Black archeology of datamining: how dangerous are the “plums” of big data

In 2014, a large, over 6 million records, database of passwords of various mail services leaked to the network. Let's see how relevant these passwords are now, in 2015.

To do this, we compare these email passwords with another large database, the drain of which was no less ambitious - but much more imperceptible for the IT community. In May 2015, a database of all personal data (logins, passwords, emails, profile information) from the website Ask.ru was hit. Apparently, passwords were stored in the database in the clear.
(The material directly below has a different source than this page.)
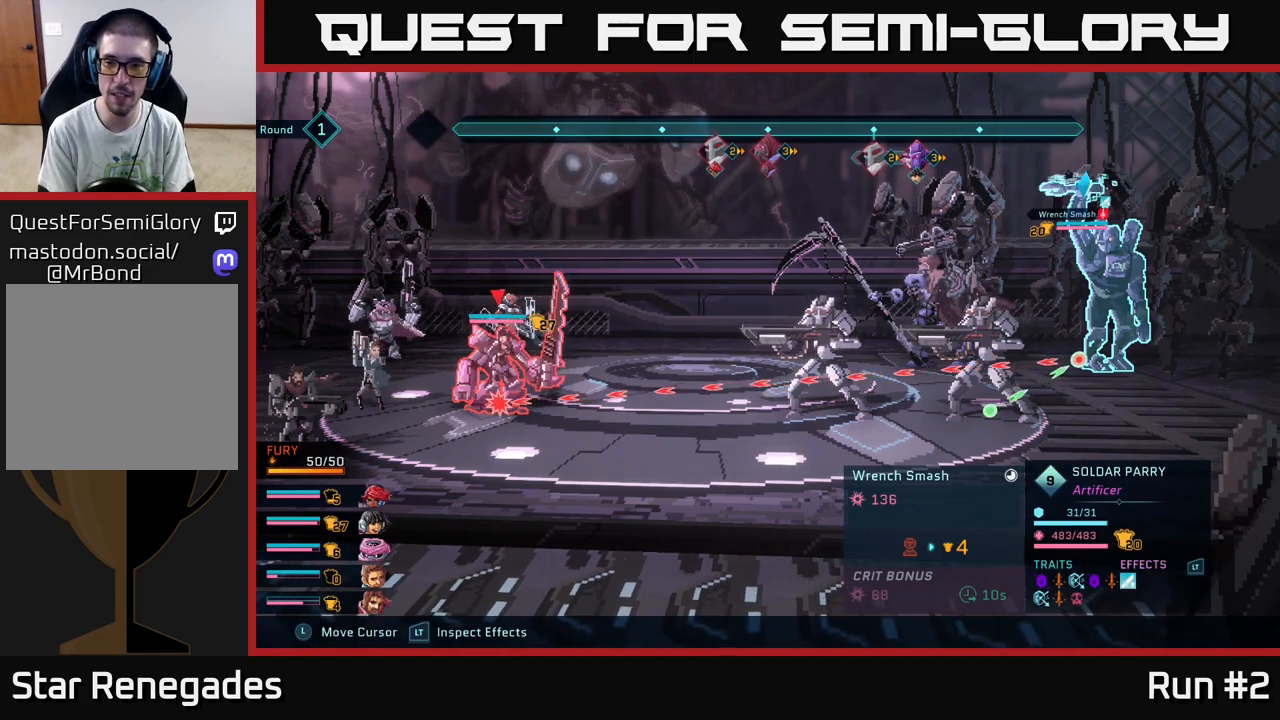
{"buttons": ["L2", "R2"], "left_stick": "center", "right_stick": "center", "events": [[50, "L2", "down"]]}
All of them were relevant at the time of the drain base.

Some statistics:

The size of the "mail" base	6034544
Site base size	3432650
Login match	132093
Matching login-password pairs	77387

We see that on a single site in one of the 26 cases we will find the desired login in our merged database. At the same time, with a probability of 60 percent, we will be able to pick up the correct password for it.
')
That is, the password on the site, and in the mail, with which registration is made on the same site - is the same in 60 percent. Good result for a hacker!
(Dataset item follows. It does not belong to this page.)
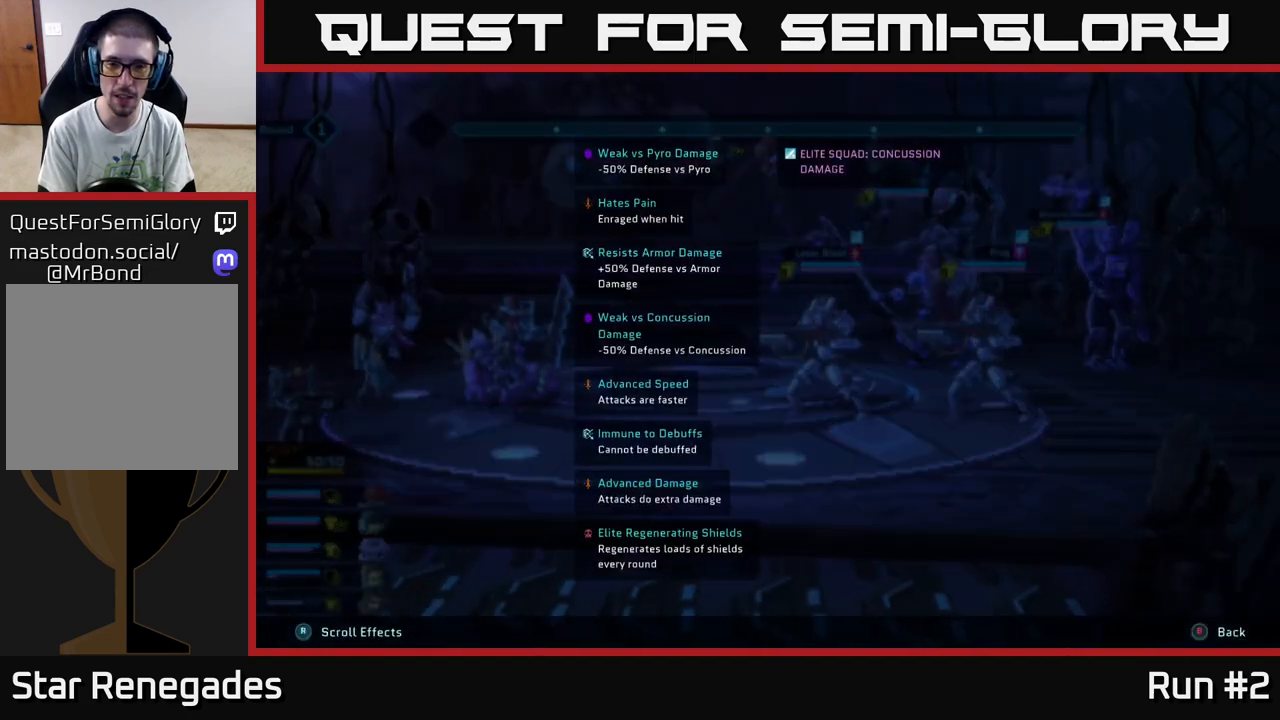
{"buttons": ["L2", "R2"], "left_stick": "center", "right_stick": "center", "events": []}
Now let's check how unique these passwords are. We know the top mail passwords. Let's find how many passwords from the site fall into this top known to us. From 77 thousand get to the top (that is, obviously unreliable)

Top 10	9652
Top 100	10535
Top 1000	11704

That is, only one seventh of the passwords are unreliable, about the other passwords - users are confident of their security. This, I recall, in May 2015 - 9 months have passed since the discharge of the postal base.

Conclusions: apparently, more than half of the users use their e-mail password when registering at various sites, and in the event of its being compromised, they don’t particularly bother to change it. The probability of meeting a merged login on a single site is approximately 1/25, and in half of the cases the password will be the same.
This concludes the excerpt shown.